Allegations by Irish skippers of discrimination have been challenged by Minister Fahey, who called a meeting of industry leaders and public representatives to "correct misleading reports and misinformation".
He said statistics showed on average that foreign vessels accounted for 65 per cent of all boardings during the tuna fishery, and despite a 2:1 ratio of boardings for foreign vessels compared to Irish boats, "the four detentions in 2000 for alleged breaches of regulations were Irish boats".
The Minister added that the 2.5km maximum driftnet rule was being "strictly enforced by French authorities and the EU Commission", and that no evidence to the contrary has been produced: "If the Irish industry has hard evidence, I will take delivery of it and personally take it up with Minister Glavany," he said.
The 2001 Irish tuna quota is 3,158 tonnes giving a potential value of £10m. Some 14 owners of 18 boats in the driftnet fishery enjoyed a turnover last year of some £8m. Stressing the "illegal and unsustainable" use of driftnets in excess of 2.5km, Minister Fahey said that any breach of the regulation "damages the potential for Irish fishermen to maximise the value of the fishery".
Minister Fahey said the fact that the driftnet ban would be taking effect next year meant that the task of developing viable and profitable alternative fishing methods remained the key strategy: "Significant investment in the region of £3m has already been made by my department and BIM in supporting alternative fishing methods that have potential, such as longlining, trolling and midwater trawling.
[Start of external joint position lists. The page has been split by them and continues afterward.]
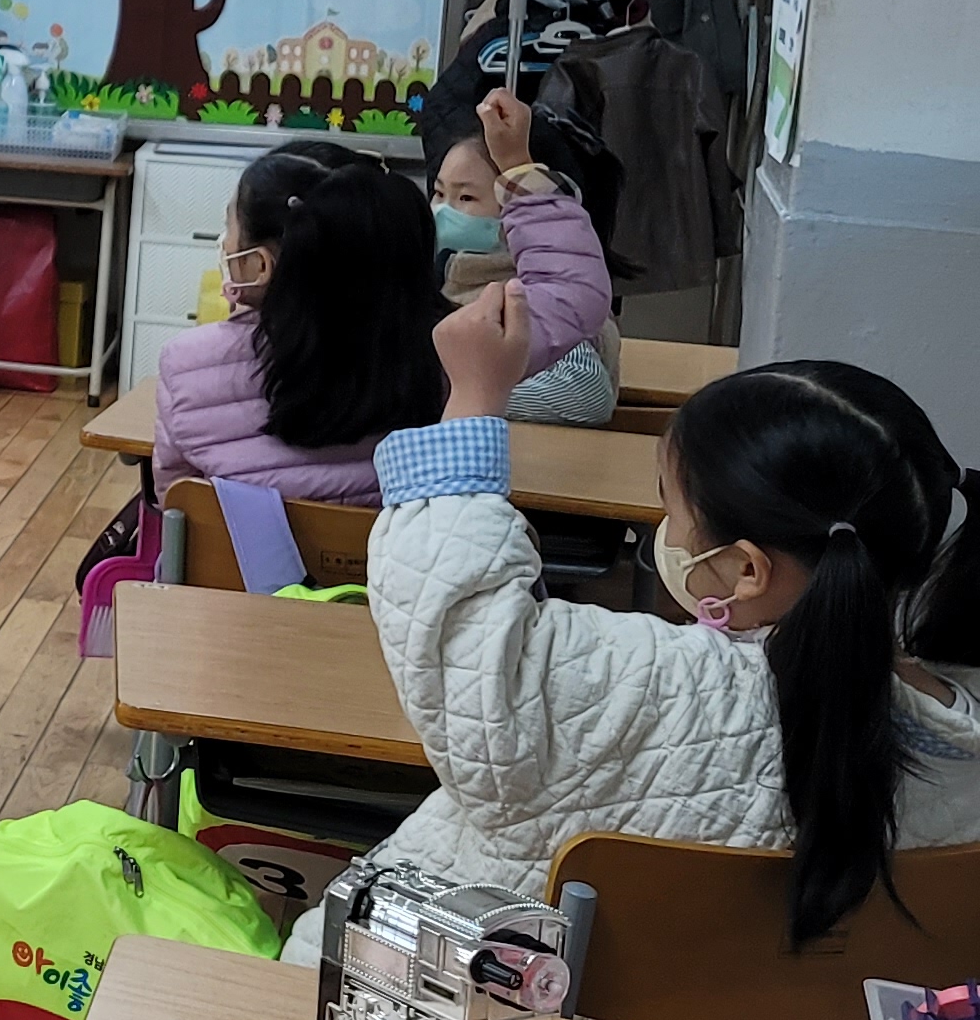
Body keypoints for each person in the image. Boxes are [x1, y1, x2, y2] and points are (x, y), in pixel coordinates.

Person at [304, 287, 980, 964]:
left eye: (673, 508)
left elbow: (463, 632)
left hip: (476, 1003)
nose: (665, 531)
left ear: (746, 571)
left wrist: (473, 400)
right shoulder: (962, 746)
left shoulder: (649, 684)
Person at [151, 92, 608, 504]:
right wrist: (517, 166)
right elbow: (573, 294)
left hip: (244, 571)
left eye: (230, 228)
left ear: (257, 265)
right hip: (402, 570)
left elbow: (179, 500)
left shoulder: (186, 368)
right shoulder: (452, 351)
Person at [415, 87, 626, 426]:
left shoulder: (526, 299)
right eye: (439, 192)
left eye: (466, 198)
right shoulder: (449, 280)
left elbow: (583, 395)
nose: (442, 210)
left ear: (516, 210)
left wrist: (464, 389)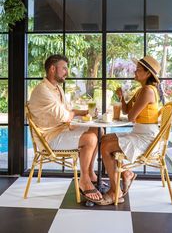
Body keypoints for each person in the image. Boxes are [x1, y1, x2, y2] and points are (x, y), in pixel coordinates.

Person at [28, 54, 103, 202]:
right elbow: (65, 116)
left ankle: (90, 173)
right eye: (64, 68)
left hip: (62, 131)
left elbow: (69, 110)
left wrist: (86, 112)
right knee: (90, 138)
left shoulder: (57, 90)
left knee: (98, 131)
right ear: (52, 69)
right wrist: (74, 113)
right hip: (49, 139)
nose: (67, 72)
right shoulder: (42, 90)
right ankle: (84, 179)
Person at [100, 55, 161, 205]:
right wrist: (122, 98)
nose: (135, 71)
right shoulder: (142, 90)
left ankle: (115, 190)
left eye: (138, 69)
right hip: (139, 133)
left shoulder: (147, 91)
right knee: (105, 139)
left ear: (148, 74)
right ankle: (126, 173)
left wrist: (131, 107)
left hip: (147, 138)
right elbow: (127, 111)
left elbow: (132, 116)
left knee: (106, 147)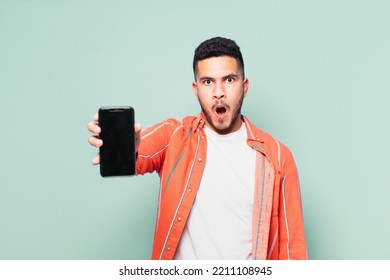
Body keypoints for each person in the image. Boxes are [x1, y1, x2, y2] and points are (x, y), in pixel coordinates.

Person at [88, 37, 307, 260]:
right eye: (208, 82)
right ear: (196, 89)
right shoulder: (174, 136)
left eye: (229, 80)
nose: (219, 92)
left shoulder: (277, 156)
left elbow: (293, 248)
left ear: (245, 86)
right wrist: (122, 147)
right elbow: (139, 155)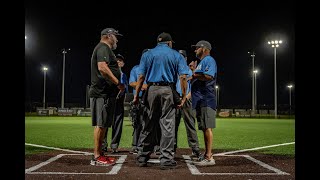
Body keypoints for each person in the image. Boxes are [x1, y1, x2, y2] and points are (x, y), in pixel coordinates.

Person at [133, 32, 189, 170]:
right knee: (167, 125)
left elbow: (140, 78)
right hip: (167, 90)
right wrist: (182, 96)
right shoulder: (176, 55)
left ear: (158, 42)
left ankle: (142, 157)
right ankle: (166, 159)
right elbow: (183, 77)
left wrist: (136, 96)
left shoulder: (148, 54)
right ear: (169, 43)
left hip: (151, 90)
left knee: (148, 124)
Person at [88, 27, 125, 165]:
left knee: (104, 124)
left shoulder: (105, 49)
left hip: (105, 93)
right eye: (116, 36)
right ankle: (97, 156)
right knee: (101, 124)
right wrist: (118, 83)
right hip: (101, 92)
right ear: (109, 36)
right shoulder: (103, 47)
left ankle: (101, 154)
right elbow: (102, 67)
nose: (117, 39)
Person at [190, 40, 217, 166]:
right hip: (201, 99)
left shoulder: (209, 60)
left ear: (203, 48)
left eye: (196, 48)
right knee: (204, 127)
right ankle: (207, 154)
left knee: (207, 127)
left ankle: (209, 157)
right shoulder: (202, 62)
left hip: (206, 98)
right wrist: (194, 71)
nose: (195, 50)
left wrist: (194, 74)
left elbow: (209, 76)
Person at [174, 50, 202, 159]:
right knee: (173, 126)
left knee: (190, 124)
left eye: (182, 56)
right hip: (175, 99)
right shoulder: (173, 69)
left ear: (185, 58)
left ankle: (195, 149)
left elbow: (194, 88)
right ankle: (172, 148)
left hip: (187, 100)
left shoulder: (188, 70)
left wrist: (185, 98)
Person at [102, 54, 128, 153]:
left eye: (120, 60)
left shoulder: (123, 75)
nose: (118, 62)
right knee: (105, 122)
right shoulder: (109, 73)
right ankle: (103, 144)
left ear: (123, 64)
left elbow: (125, 88)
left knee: (117, 124)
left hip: (119, 102)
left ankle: (114, 145)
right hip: (109, 99)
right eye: (116, 60)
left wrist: (122, 93)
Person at [128, 49, 149, 154]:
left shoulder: (152, 68)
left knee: (149, 123)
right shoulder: (136, 68)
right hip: (140, 99)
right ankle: (136, 145)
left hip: (150, 99)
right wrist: (142, 86)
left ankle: (148, 145)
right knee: (138, 123)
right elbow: (131, 83)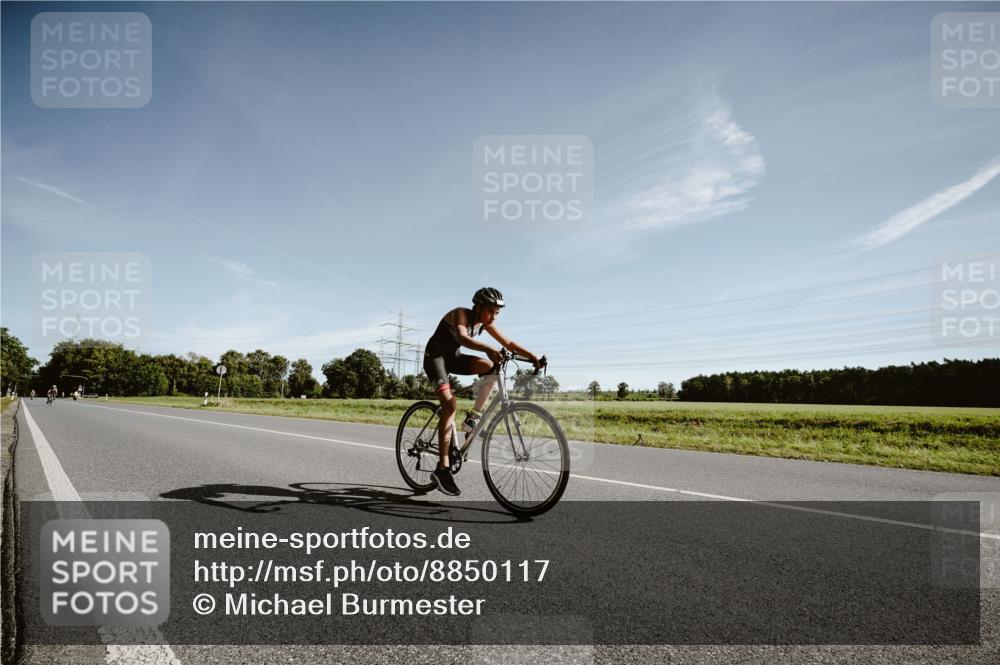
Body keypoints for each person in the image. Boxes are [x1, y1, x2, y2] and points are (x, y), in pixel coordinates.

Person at [422, 287, 544, 496]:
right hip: (435, 358)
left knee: (491, 368)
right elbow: (462, 337)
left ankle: (473, 417)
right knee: (450, 404)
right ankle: (442, 469)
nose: (494, 316)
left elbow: (509, 343)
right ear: (478, 308)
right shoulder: (460, 313)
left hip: (454, 357)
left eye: (497, 313)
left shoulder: (485, 323)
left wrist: (532, 357)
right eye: (491, 311)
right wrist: (488, 348)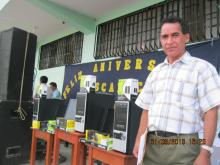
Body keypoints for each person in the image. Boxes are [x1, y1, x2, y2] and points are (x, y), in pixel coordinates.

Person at [133, 15, 220, 165]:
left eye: (175, 35)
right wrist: (138, 141)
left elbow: (212, 111)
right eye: (164, 37)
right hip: (152, 145)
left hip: (185, 146)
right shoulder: (156, 72)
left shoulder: (202, 68)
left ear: (186, 37)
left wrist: (205, 151)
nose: (169, 41)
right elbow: (146, 109)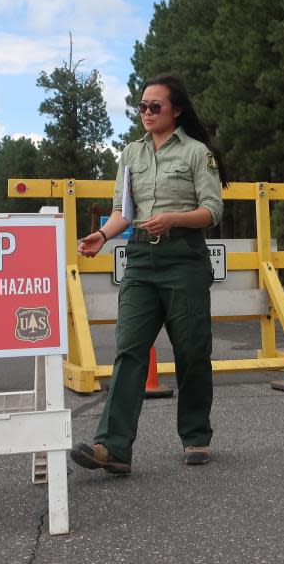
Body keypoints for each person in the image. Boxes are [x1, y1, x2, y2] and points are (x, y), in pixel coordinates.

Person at [70, 74, 227, 475]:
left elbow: (212, 210)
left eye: (155, 106)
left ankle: (196, 436)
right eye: (141, 106)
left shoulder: (197, 153)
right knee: (129, 350)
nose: (146, 113)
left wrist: (174, 219)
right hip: (140, 259)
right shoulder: (130, 155)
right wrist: (103, 235)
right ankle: (113, 446)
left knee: (192, 351)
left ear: (175, 110)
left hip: (185, 257)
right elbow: (124, 211)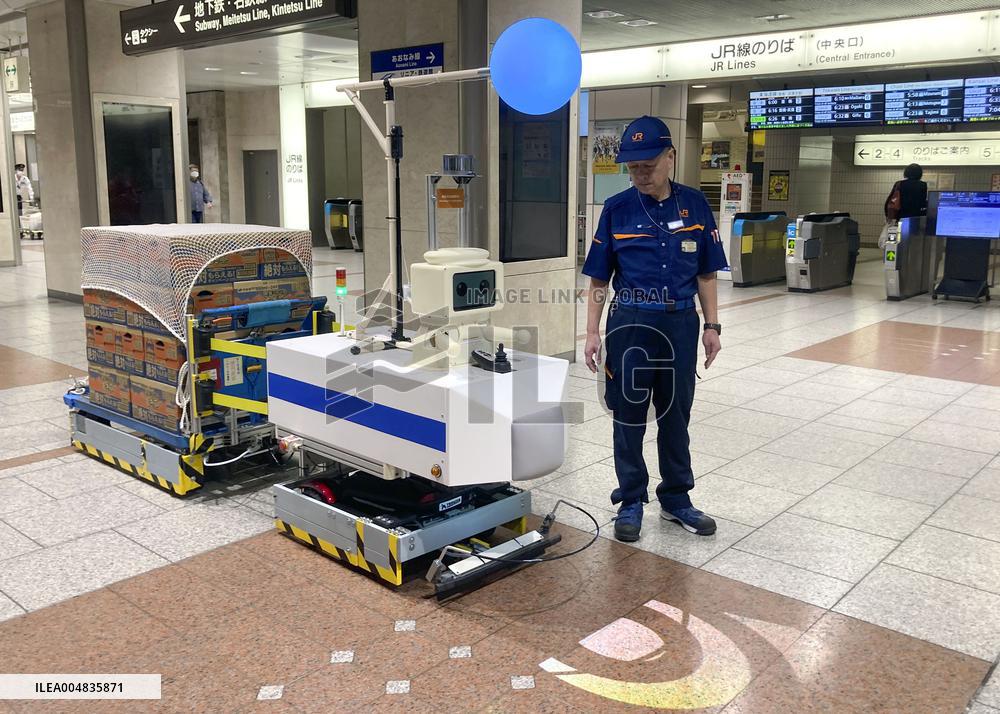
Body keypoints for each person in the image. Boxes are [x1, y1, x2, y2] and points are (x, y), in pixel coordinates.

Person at [582, 116, 727, 542]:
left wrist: (712, 326)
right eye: (633, 167)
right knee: (628, 415)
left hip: (681, 323)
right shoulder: (617, 209)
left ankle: (677, 498)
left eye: (648, 163)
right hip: (630, 322)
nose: (641, 173)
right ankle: (630, 498)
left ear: (671, 157)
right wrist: (591, 333)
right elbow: (597, 279)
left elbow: (706, 274)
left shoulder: (696, 206)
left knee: (675, 413)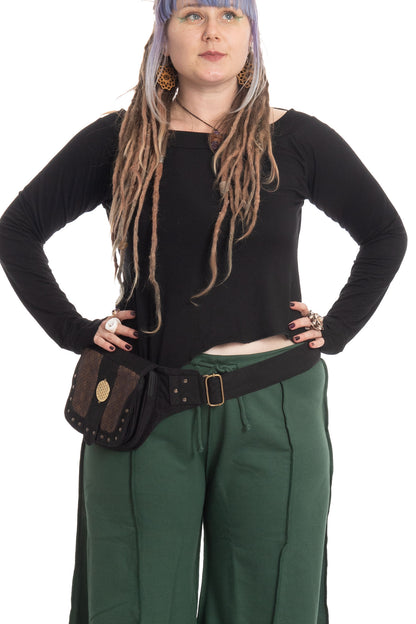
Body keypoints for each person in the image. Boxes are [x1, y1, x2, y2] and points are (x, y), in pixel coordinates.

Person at [0, 0, 407, 622]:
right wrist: (75, 331)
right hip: (145, 401)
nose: (213, 30)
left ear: (251, 36)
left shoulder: (297, 140)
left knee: (273, 603)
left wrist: (338, 328)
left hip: (275, 402)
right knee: (132, 603)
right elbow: (17, 231)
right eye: (192, 14)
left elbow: (384, 234)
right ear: (164, 34)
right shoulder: (120, 139)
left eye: (230, 14)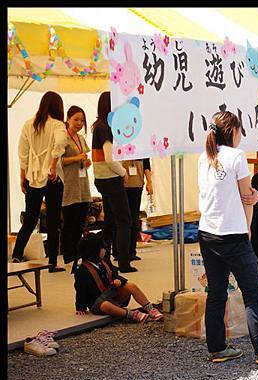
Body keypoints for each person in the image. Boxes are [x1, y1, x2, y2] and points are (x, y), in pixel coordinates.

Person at [198, 111, 258, 364]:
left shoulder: (204, 156)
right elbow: (246, 197)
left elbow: (233, 193)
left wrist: (251, 197)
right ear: (233, 131)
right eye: (240, 130)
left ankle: (217, 348)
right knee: (253, 293)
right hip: (233, 233)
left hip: (207, 233)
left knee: (216, 293)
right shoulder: (236, 156)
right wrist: (249, 225)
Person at [13, 91, 68, 272]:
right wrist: (52, 166)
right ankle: (53, 262)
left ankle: (17, 255)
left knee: (29, 219)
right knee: (53, 221)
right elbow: (60, 145)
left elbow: (23, 152)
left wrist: (23, 176)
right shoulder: (58, 125)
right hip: (52, 178)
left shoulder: (29, 124)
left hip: (32, 176)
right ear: (58, 107)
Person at [73, 232, 163, 323]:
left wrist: (118, 280)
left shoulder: (105, 262)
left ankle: (150, 309)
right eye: (102, 248)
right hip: (97, 302)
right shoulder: (82, 270)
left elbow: (115, 274)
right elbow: (80, 289)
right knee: (105, 306)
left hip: (112, 294)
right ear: (93, 251)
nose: (105, 250)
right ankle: (132, 315)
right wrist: (80, 307)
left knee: (131, 286)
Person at [91, 92, 136, 273]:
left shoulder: (98, 126)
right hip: (110, 179)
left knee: (110, 221)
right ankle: (124, 262)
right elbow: (110, 159)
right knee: (125, 220)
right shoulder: (105, 128)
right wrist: (123, 172)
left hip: (101, 179)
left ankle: (105, 258)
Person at [61, 106, 92, 266]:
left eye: (82, 120)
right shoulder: (62, 138)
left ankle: (78, 253)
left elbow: (86, 160)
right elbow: (58, 161)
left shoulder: (81, 138)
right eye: (76, 119)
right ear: (68, 119)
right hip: (69, 184)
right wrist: (76, 158)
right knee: (69, 222)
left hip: (82, 184)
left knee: (80, 222)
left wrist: (86, 161)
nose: (79, 123)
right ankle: (68, 254)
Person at [115, 158, 153, 262]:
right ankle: (119, 252)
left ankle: (131, 251)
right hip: (122, 185)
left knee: (134, 220)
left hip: (137, 185)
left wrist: (149, 182)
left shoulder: (142, 147)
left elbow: (146, 166)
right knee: (122, 220)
"These methods will be further analysed, tested and developed by ourselves and the industry so that the industry can continue to flourish in the years ahead," he said. Chief executive of the Killybegs Fishermen’s Organisation Sean O’Donoghue said that despite many arguments, the reality was that the alternatives to driftnetting "are proving viable. Nobody can tell me that Irish pelagic fishermen are not as good as the French, and given a little experience, I would expect this fishery to take off for Ireland."